The phone rang at 7am one morning: “Hey, we’ve got a big problem.”
“I just got a call that the air conditioner’s condenser pump went out, the room is almost a hundred degrees, but more importantly water is pouring out of it onto the server rack. Everything is down, we need help, and users will be here within the hour. I’m on my way in, we’ve already shut everything off.”
This is a conversation that really gets you awake in the morning.
When I showed up at the customer’s site, it was as bad as imagined. There was a large puddle on the top of the UPS, water was still dripping out of the servers, and the room was sweltering. We quickly organized. We pulled servers out of the racks and water just poured out. The physical domain controller, VOIP server, backup server, and one half of their DataCore SAN were all dead. The ESX hosts had water in them, but it didn’t make it into the motherboard.

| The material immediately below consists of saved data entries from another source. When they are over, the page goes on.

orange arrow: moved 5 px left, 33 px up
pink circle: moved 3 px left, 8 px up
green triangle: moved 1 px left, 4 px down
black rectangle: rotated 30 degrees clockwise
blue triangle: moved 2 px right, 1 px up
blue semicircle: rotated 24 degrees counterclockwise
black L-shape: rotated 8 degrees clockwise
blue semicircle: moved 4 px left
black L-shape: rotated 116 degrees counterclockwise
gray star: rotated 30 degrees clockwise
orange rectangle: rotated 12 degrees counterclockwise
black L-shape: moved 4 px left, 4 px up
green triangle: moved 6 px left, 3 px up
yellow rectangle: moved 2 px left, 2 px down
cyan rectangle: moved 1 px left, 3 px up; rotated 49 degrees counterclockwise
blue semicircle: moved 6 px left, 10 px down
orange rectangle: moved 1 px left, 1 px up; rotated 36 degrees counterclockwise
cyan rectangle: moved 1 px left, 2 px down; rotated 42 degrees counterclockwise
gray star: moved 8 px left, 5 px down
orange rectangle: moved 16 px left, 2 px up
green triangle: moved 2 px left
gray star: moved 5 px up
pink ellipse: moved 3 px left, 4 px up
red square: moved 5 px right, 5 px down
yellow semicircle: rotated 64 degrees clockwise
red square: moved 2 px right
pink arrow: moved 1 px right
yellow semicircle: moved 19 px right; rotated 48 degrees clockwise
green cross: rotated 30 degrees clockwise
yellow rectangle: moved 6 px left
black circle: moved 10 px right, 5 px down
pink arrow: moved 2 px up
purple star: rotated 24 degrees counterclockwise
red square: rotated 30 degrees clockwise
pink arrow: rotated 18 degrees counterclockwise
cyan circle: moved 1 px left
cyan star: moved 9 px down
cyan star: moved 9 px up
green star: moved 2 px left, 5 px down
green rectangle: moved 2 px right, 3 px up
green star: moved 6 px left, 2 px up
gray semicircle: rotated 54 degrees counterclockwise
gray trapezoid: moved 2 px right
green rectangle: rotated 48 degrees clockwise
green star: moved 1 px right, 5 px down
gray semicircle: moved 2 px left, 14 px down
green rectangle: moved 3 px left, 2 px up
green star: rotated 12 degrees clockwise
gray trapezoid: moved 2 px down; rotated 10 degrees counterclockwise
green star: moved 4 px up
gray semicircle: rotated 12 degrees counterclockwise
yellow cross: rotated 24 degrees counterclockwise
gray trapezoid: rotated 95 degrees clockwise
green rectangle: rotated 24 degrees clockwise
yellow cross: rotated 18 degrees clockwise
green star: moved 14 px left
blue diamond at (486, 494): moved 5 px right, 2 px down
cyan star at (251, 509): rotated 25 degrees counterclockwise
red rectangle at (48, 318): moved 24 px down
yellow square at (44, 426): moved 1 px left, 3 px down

We annexed a nearby office, ran some extension cords to two old 110v 20A UPS that were pulled out of storage, box fans were set up, and we grabbed a handful of 20’ CAT6. Half of the SAN was completely toast, but the other half worked fine, so we were able to bring up half of DataCore and get it online within a few minutes in the office. The two ESX hosts were alive, except for their front-panel iDRAC display, so we were able to bring them up into production. My lab environment happened to have matching hardware for the dead DataCore node and the backup server, which I had delivered and we were able to get those servers up as well.
Within two hours we had the entire environment up and running out of an office servicing the entire business while we waited for replacement hardware to show up from vendors.

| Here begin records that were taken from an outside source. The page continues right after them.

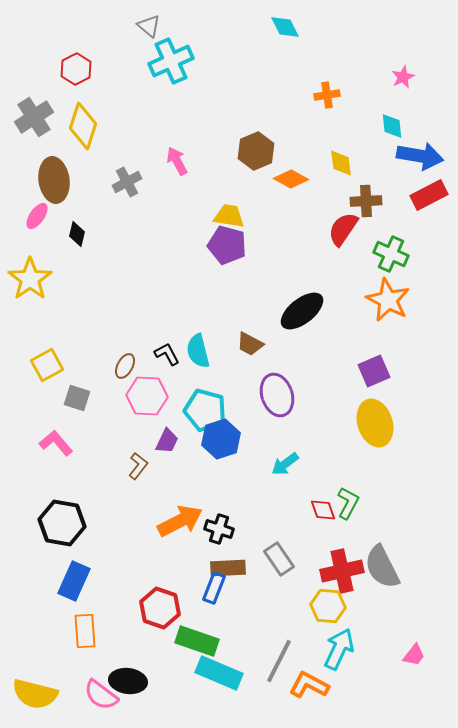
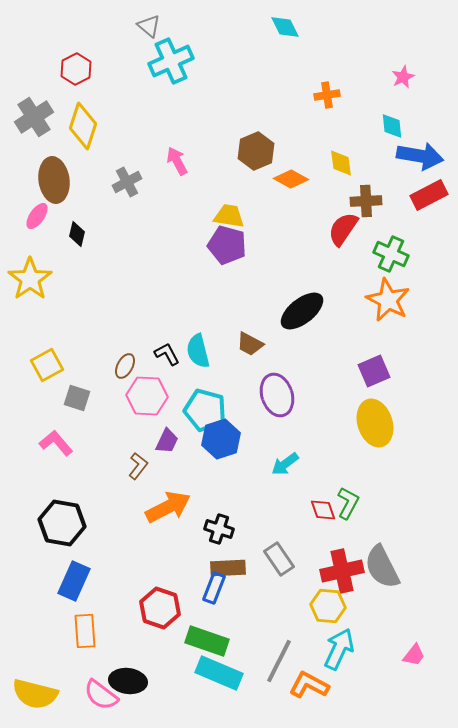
orange arrow at (180, 521): moved 12 px left, 14 px up
green rectangle at (197, 641): moved 10 px right
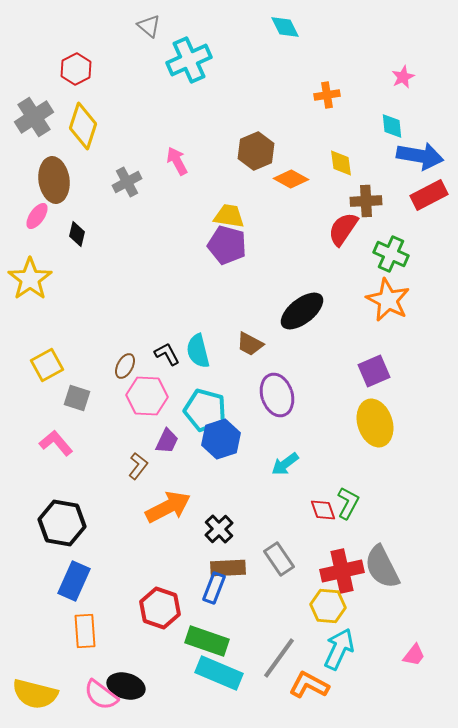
cyan cross at (171, 61): moved 18 px right, 1 px up
black cross at (219, 529): rotated 28 degrees clockwise
gray line at (279, 661): moved 3 px up; rotated 9 degrees clockwise
black ellipse at (128, 681): moved 2 px left, 5 px down; rotated 9 degrees clockwise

The next day the air conditioner was fixed and we used the “shared nothing” approach of DataCore to migrate the storage and the VMs back into their rack in the server room without downtime. The air conditioner was moved out of the server room, and an IDF 5 stories above was annexed to be a separate datacenter. One half of DataCore was moved up there along with an ESX host to provide full server room redundancy to prevent such disasters in the future.
This incident further highlights how most disasters are local. This particular disaster only affected a single rack of equipment but that rack just happened to be critical to running their entire environment. Had there not been redundant sets of DataCore storage, both the SAN and the backups would have been completely inoperable. Had these servers simply been distributed between multiple racks in that room, the impact would have been greatly reduced. This client’s new multi-floor stretch provides for not only a single rack, but an entire floor disaster accommodation.